Here, neither plaintiff alleges any adverse employment action occurring prior to his initial engagement in protected activity (for Rivera, the filing of an administrative charge of discrimination on February 16, 2007, and for Talton, an incident report dated October 14, 2005, detailing offensive racial epithets used by a co-worker who was thereafter terminated). Plaintiffs' claims of adverse employment actions rely upon the same facts related in support of their hostile work environment claims, which establish only sporadic and isolated offensive utterances by co-workers, many of which were never reported to management, as well as vague, conclusory allegations by Rivera that he was assigned "more work," and that he was disciplined for one or two incidents of insubordination (although he does not dispute Lift Line's stated, race-neutral rationale for the discipline). Because they cannot establish adverse employment actions, or a causal connection between those actions and their protected activity, plaintiffs' retaliation claims must be dismissed.

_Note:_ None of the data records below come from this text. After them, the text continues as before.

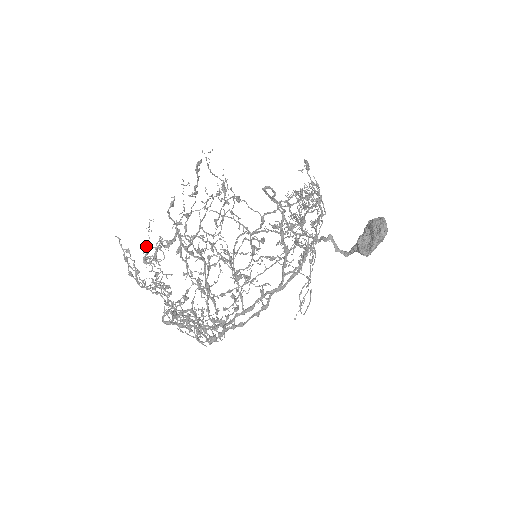
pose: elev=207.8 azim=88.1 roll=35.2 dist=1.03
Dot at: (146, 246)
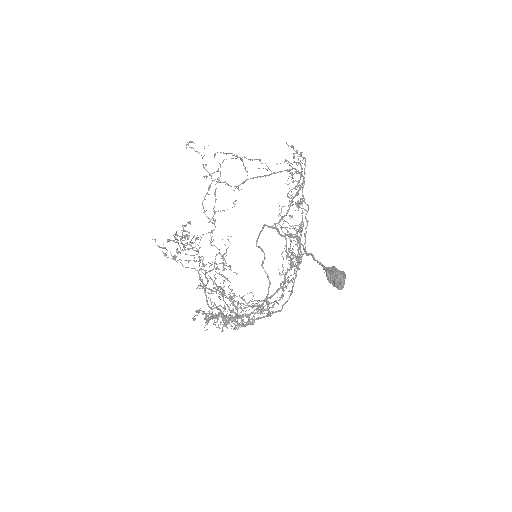
Dot at: (175, 234)
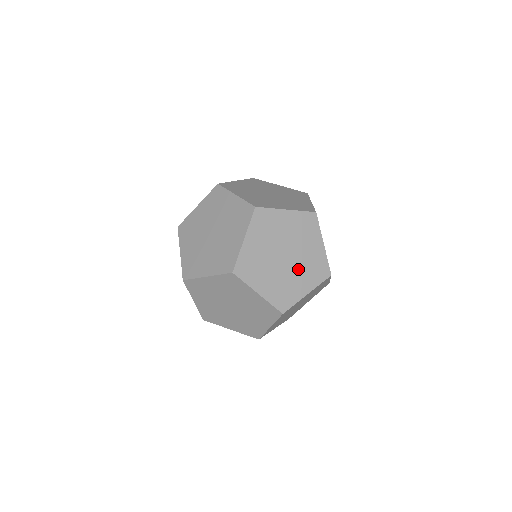
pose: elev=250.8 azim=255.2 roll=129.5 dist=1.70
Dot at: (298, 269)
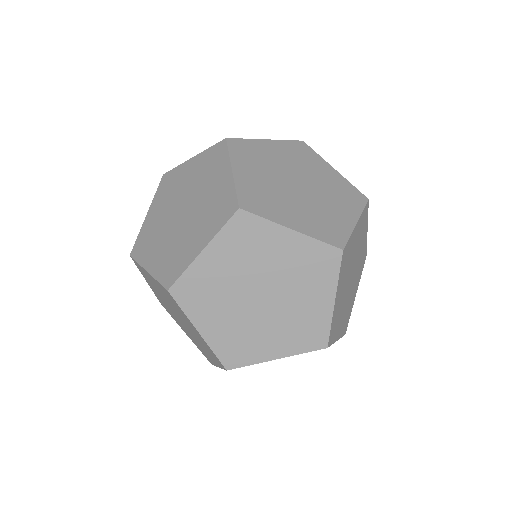
Dot at: (324, 196)
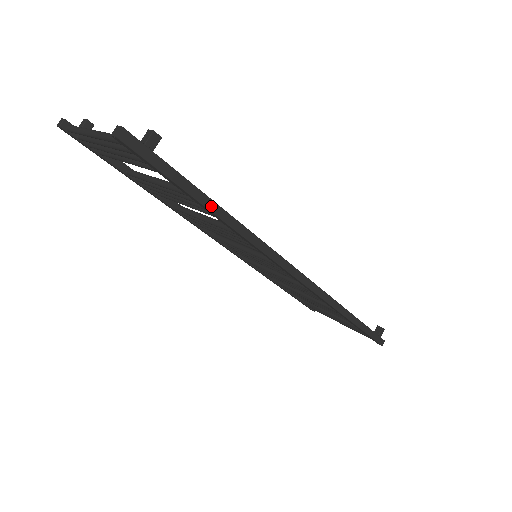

Finally, Talton has failed to put forth any evidence in support of his claim that Lift Line denied, interfered with, or retaliated against him for his exercise of FMLA rights, in connection with a period of leave in February 2007. It is undisputed that Talton never notified Lift Line that he required FMLA leave, and that to the extent Lift Line did not allow him to return to work thereafter, he failed to complete and return the requisite medical certification form before returning to work. Talton contends that the bare fact that he used at least three consecutive personal, vacation and/or sick days should have placed his employer on sufficient notice that he was undergoing treatment for a medical condition and required FMLA leave. I disagree, and am equally unconvinced by Talton's argument that his failure to complete the medical certification form should have been excused, simply because he disagreed with Lift Line's judgment as to what type of medical specialist should be required to fill out the form. It is undisputed that the form was required by Lift Line's written policy concerning absences from work, and that Talton had received a copy of the policy, was aware of its requirements, and had, in fact, successfully used it to take an FMLA medical leave from Lift Line during the preceding year. Accordingly, Talton's speculative and largely incoherent FMLA claim(s) must be dismissed.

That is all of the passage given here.